# boesemani rainbow fish help



## gondor25 (Jun 19, 2013)

I was thinking about getting some boesemani rainbow fish for my 55 gal but I wasn't sure how many I should get. I've been trying to research online but i'm just reading suggestions of anywhere from 3 to 7. Also does anyone know the best female to male ratio? If it helps, I already have a few semi aggressive fish - 9 tiger barbs, 2 kribensis, and 1 rainbow shark. Thanks!


----------



## Goby (Mar 21, 2012)

gondor25 said:


> I was thinking about getting some boesemani rainbow fish for my 55 gal but I wasn't sure how many I should get. I've been trying to research online but i'm just reading suggestions of anywhere from 3 to 7. Also does anyone know the best female to male ratio? If it helps, I already have a few semi aggressive fish - 9 tiger barbs, 2 kribensis, and 1 rainbow shark. Thanks!

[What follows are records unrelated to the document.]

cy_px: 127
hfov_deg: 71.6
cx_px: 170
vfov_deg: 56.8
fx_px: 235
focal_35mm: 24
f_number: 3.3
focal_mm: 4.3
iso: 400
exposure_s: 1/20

1 boy and 2 girls...maybe 3. And the fish you currently have like their water soft and acidic. Brainbows like their water hard and alkaline...they like alkaline water a lot. I'm not saying those species absolutely couldn't be kept together but you'll need to find a happy medium for parameters and I'd personally titrate your other fish up to the Brainbow's water needs, rather than titrate the Brainbow's down to the other fishes water needs...and I'd do that before I introduced the Brainbows. 

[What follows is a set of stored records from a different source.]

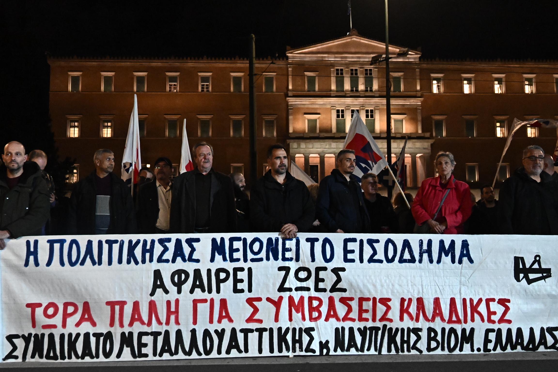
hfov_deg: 53.1
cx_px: 279
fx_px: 558
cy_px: 186
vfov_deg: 36.9
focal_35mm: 36
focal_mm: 24
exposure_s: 1/400
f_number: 4
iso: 8000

JUST FYI- keeping these fish will require you to change all your fish over to micro pellets or flakes. If you feed larger foods and the brainbows are super hungry...they'll gorge themselves and choke cuz they can't swallow anything big. They like green water dosed daily, brine...and little bugs and larvae if you can get your hands on some...you could skim the top of a wading pool each morning, which works best if you put a light by it all night. You can freeze bugwater in ice trays and feed it throughout winter months.


----------



## Jim Albright (Jan 22, 2013)

My rainbows didnt fair to well with my semi-aggressive africans, had to move all four of them!


----------



## coralbandit (Jul 29, 2012)

I never considered rainbows even semi aggressive,but I did keep them with my Tang. cichlids.I fed them crisp flakes and new spectrum pellets.Very pretty fish.I'd watch your tigers with them though.


----------